Here’s hoping the organization puts him with other skilled forwards and gives him every opportunity to be successful and productive. If he winds up buried on a checking line with less skill and defensive responsibilities, I fear that his production will suffer and the Sens will use that as a reason to send him packing.
On Ottawa’s philosophy on hockey analytics…
“We’ve talked about it the other day with Bryan (Murray). We do have people on staff that have background on this and they’ve presented ideas to us. I think we try to get a mesh of what the management team think and the coaching staff think of where it fits. It’s not just a matter of forcing it down the pipe. We want to make sure that it’s something that can really complement what we’re doing. We do a lot of analytics-type stuff in different ways and we’ve been doing it for years. It’s not brand new, but it’s sort of taking on a new optic where teams are doing this and designating a certain person. I don’t think Bryan (Murray) believes in designating a certain person to this, but I think as an organization, we believe that if there are components of it that we think will help us and complement the job we do, we’ll try and incorporate it into our day-to-day work.”

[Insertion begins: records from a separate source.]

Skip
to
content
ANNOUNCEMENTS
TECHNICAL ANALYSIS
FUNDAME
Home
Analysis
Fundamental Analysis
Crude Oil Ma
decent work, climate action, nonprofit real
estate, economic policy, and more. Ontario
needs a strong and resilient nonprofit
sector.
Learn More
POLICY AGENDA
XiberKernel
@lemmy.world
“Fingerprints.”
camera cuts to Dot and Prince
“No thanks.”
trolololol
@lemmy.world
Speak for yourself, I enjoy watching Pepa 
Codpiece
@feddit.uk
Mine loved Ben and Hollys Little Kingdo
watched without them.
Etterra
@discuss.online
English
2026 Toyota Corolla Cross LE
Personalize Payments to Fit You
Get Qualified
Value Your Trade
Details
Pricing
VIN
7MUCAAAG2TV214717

I can certainly understand the position that management does not want a numbers crunching know it all to shove stuff metrics down their throats and tell a bunch of veteran hockey people the ways things are. Ideally, you want a cohesive unit with people in place who can support the decision-making process and bring new ideas to the table and use them in a productive manner that encourages healthy dialogue and conversation. Analytics are not the “be all and end all” when it comes to evaluating a player or team, but they are a very useful tool when applied correctly.

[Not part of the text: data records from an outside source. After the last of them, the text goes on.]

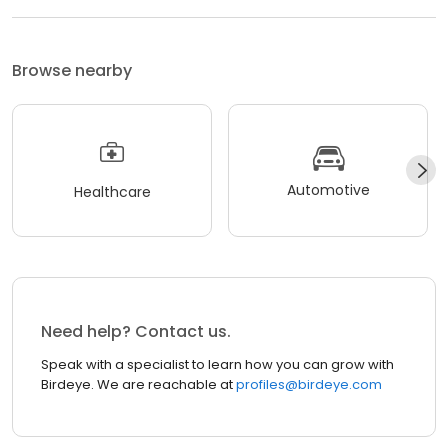
Browse nearby
Automotive
Healthcare
Need help? Contact us.
Speak with a specialist to learn how you can grow with
Birdeye. We are reachable at
profiles@birdeye.com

With that being said, learning that Bryan Murray does not want a designated person to explicitly crunch numbers is disappointing. It’s not surprising given that Murray’s an old school sort, but one can hope that his attitude (or the organization’s) will change at the risk that the Senators can quickly fall behind the curve as other organizations buy in wholeheartedly.
It’s impossible to criticize Ottawa’s stance on analytics without knowing what they do and don’t track exactly, but if I infer from listening to Lee talk, it sounds like most of what they do focuses primarily on tracking scoring chances.
Looking at Ottawa’s track record, they’ve made some moves that were risky from an analytics point of view, but I wonder how much the organization listens to these numbers and falls prey to confirmation bias because the organization “knows its players”.
Other News and Notes:
– The Senators and TSN released the specifics of their regional broadcast agreement deal yesterday. TSN and RDS will deliver more than 54 of the Senators’ games this season and as part of its live coverage, “the network’s broadcast teams feature award-winning play-by-play announcers Gord Miller and Chris Cuthbert and game analysts Ray Ferraro and Jamie McLennan.”
– Erik Karlsson spoke with the media yesterday and although confidence, maturity and optimism are abound as players prepare to enter training camp, I’m excited about the possibility of seeing a completely healthy and motivated Karlsson in 2014/15.
– Eugene Melnyk has a scheduled press conference at 11:45 am today and members from all three levels of government are expected to join him at this event. Expect some kind of announcement related to 2017 – like confirmation and details for an outdoor heritage game to be played at TD Place at Lansdowne.